By the time the World Health Organization (WHO) declared the end of the Covid-19 pandemic in May 2023, the virus had infected more than 765 million people and killed nearly 6 million.
WHO Director General Tedros Adhanom Ghebreyesus said Covid-19 left "deep scars on our world, ... erasing trillions from the GDP, disrupting travel and trade, shuttering businesses, and plunging millions into poverty."
"These scars must serve as a permanent reminder of the potential for new viruses to emerge, with devastating consequences," Tedros said.
The prospect of another pandemic unleashing havoc on a world that has not fully recovered from Covid-19 is what the UN health agency is focusing on now.
Last week, WHO raised the alarm over the spike in cases of H5N1 — the strain causing avian influenza — in mammals.
First identified at a goose farm in China in 1996, H5N1 has been detected in wildfowl species.
Between 2005 and 2021, avian flu outbreaks led to the deaths and culling of more than 300 million chickens, ducks and geese, and an unknown number of wild birds.
Parts of Europe and North America are battling the worst avian flu outbreak so far.
But what worries researchers and experts most is the spread of the virus to mammals, including domestic cattle.
They fear that with H5N1 infecting mammals, it won't be long before it evolves into a strain that is dangerous to humans.
"It means that the risk of the virus getting into more and more farm animals, and then from farm animals into humans, just gets higher and higher," according to one virologist. "Basically, we are rolling the dice with this virus."
Another WHO disease expert said that because humans have no natural immunity to H5N1, the mortality rate will be "extraordinarily high."
While the chance of human-to-human transmission of avian flu is still considered very small, its impact could be calamitous.
It has happened before.
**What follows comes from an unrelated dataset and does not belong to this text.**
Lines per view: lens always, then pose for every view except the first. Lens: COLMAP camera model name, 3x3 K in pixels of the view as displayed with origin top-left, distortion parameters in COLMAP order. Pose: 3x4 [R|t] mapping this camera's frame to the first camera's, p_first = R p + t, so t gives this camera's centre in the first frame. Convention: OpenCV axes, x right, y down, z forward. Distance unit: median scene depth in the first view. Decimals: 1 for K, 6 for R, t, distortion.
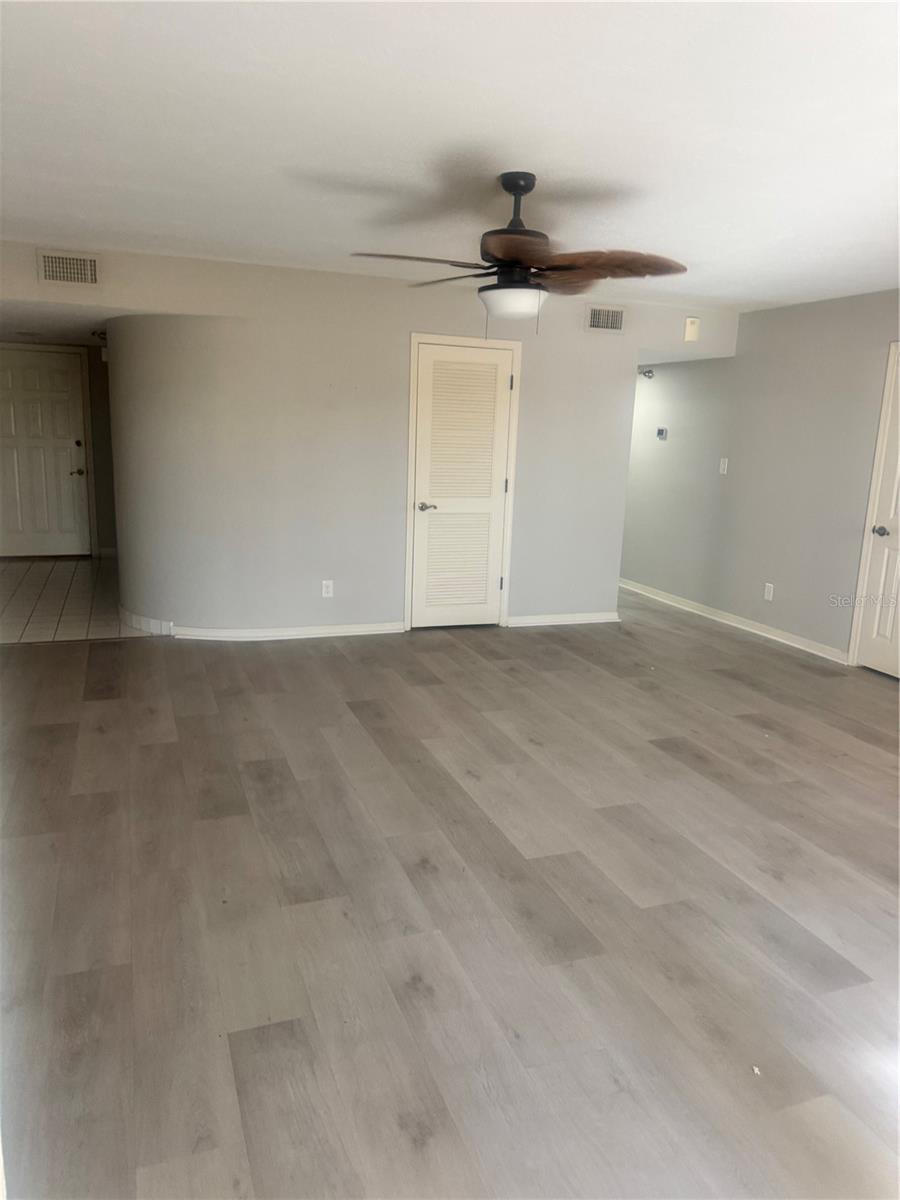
lens RADIAL K [[842.2, 0, 452.2], [0, 842.2, 600.1], [0, 0, 1]] dist [0.052456, -0.066858]
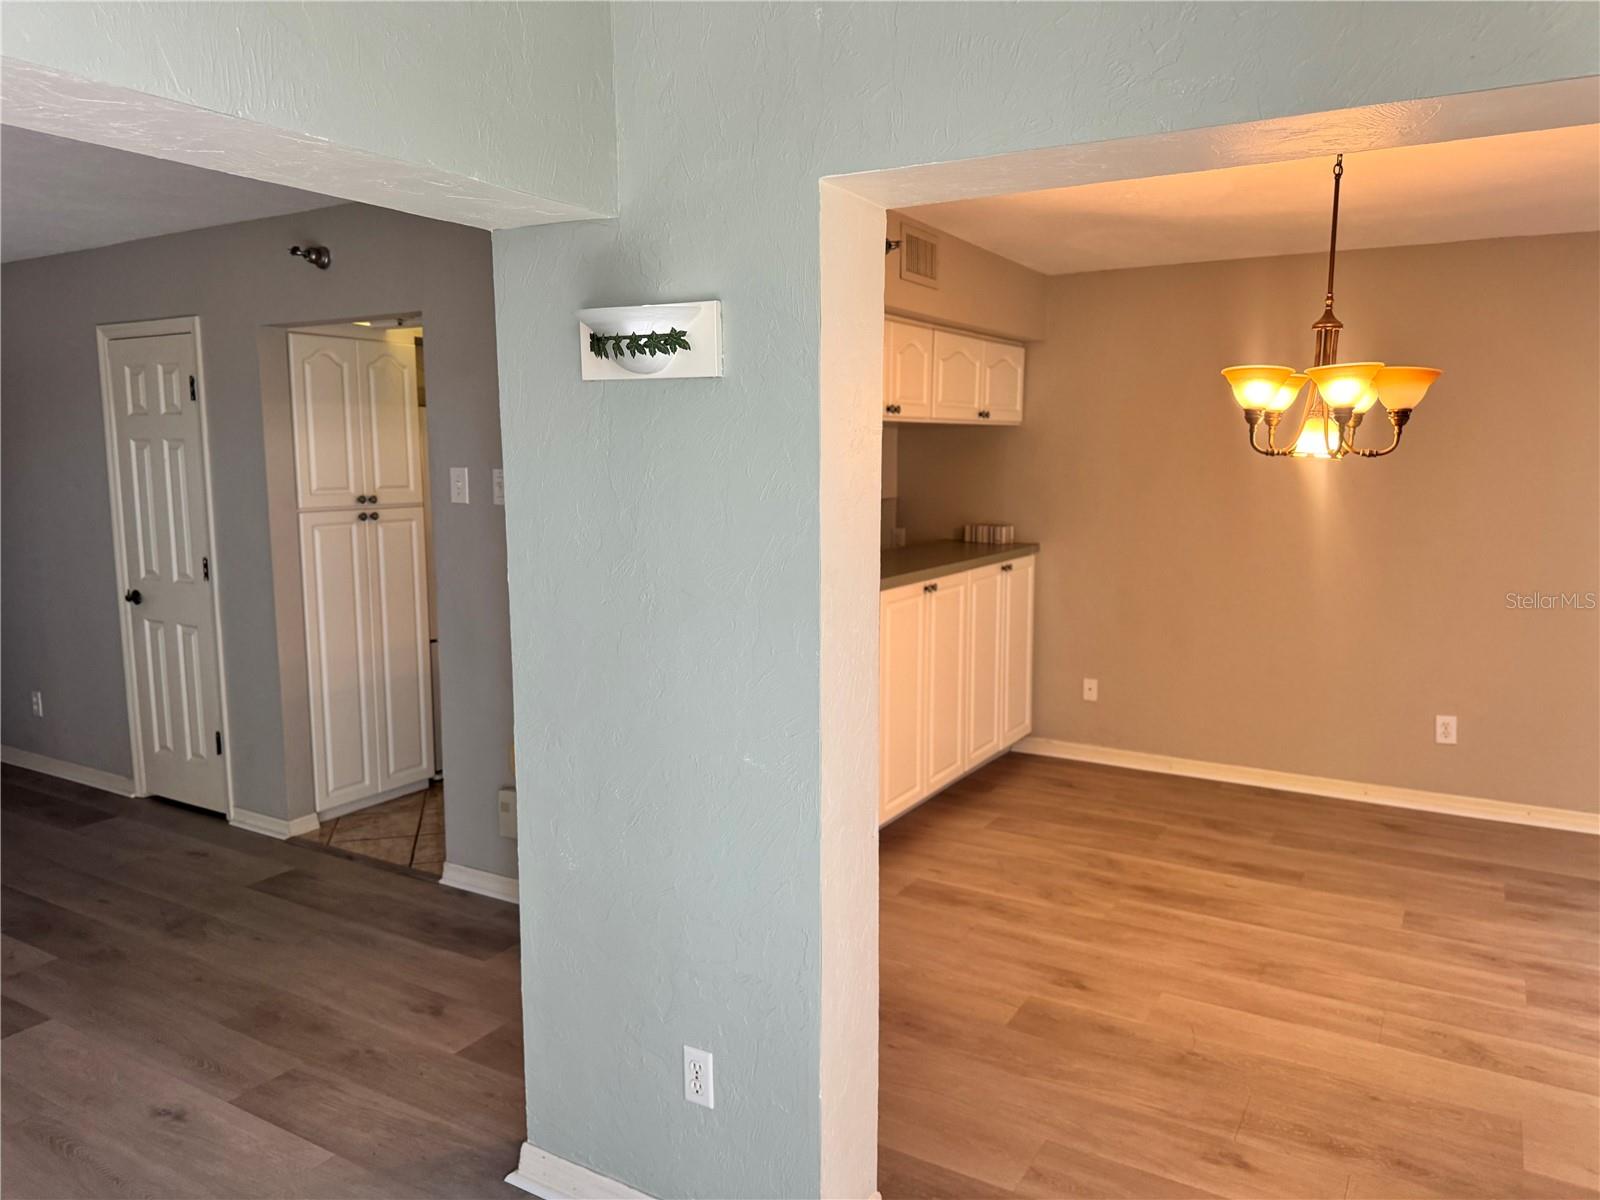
lens RADIAL K [[1122.9, 0, 777.4], [0, 1122.9, 603.9], [0, 0, 1]] dist [0.052456, -0.066858]
pose [[0.784448, -0.117176, 0.609024, 0.461630], [0.153747, 0.988078, -0.007926, 0.014671], [-0.600835, 0.099854, 0.793112, -0.051047]]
In 1918, the Spanish flu (an unfortunate misnomer because the outbreak did not originate in Spain but from a military camp in the US where American troops were training to participate in World War I) killed close to 60 million people, almost triple the fatalities from the war itself.
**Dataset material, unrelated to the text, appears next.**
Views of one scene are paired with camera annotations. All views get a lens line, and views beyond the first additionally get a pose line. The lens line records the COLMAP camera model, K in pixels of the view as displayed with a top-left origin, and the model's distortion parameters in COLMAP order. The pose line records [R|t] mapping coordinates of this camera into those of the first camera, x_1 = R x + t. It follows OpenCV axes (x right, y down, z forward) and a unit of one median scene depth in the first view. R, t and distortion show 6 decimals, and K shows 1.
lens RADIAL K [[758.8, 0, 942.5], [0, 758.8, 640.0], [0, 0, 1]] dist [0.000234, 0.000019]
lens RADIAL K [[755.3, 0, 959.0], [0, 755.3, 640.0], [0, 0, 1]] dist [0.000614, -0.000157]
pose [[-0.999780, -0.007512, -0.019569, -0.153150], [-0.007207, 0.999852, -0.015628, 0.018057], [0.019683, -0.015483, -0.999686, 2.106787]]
While there are H5N1 vaccines available, they could become ineffective as the strain continues to "reassort" or mutate.
It took months before the first Covid-19 vaccine was developed — a remarkable feat by itself, considering that coming up with a new vaccine usually takes years.
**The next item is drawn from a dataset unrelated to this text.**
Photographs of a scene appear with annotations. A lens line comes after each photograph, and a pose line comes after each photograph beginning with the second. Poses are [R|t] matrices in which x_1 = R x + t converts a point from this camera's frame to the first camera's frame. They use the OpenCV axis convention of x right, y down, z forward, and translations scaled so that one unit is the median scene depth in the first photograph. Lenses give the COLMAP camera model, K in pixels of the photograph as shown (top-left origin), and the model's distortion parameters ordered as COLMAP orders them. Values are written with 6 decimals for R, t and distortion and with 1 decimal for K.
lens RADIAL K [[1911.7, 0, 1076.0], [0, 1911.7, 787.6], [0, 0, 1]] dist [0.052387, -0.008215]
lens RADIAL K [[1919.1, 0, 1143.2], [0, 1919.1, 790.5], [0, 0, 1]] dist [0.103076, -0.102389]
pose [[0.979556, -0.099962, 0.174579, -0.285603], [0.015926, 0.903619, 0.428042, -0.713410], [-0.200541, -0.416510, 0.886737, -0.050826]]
If an avian flu pandemic strikes, "it would still be a massive logistical challenge to produce vaccines at the scale and speed that will be needed," one expert said.
'Coordination, equity, solidarity'
It took a while before the WHO could set up an efficient distribution network to ship Covid vaccines to where they were needed most. Tedros has acknowledged other WHO lapses in handling Covid-19, including a lack of coordination, equity and solidarity, which "meant that existing tools and technologies were not best used to combat the virus."
"We must promise ourselves and our children and grandchildren that we will never make those mistakes again," he said.
The WHO has been making sure it will avoid similar pitfalls in facing the threat of H5N1. For a start, it has started consultations with public health agencies from Africa, China, Europe and the United States to adopt new terms for better coordination.
It is proposing replacing the terms "aerosols" and "droplets" with "infectious respiratory particles" or "IRPs" "to avoid any confusion about the size of the particles involved."
On a bigger scale, the WHO wants a stronger commitment from the international community to confronting "more complex and more frequent epidemics and pandemics."
The world was totally unprepared for Covid-19 and paid dearly for it. It will be unforgivable if we are to be blindsided for the second time.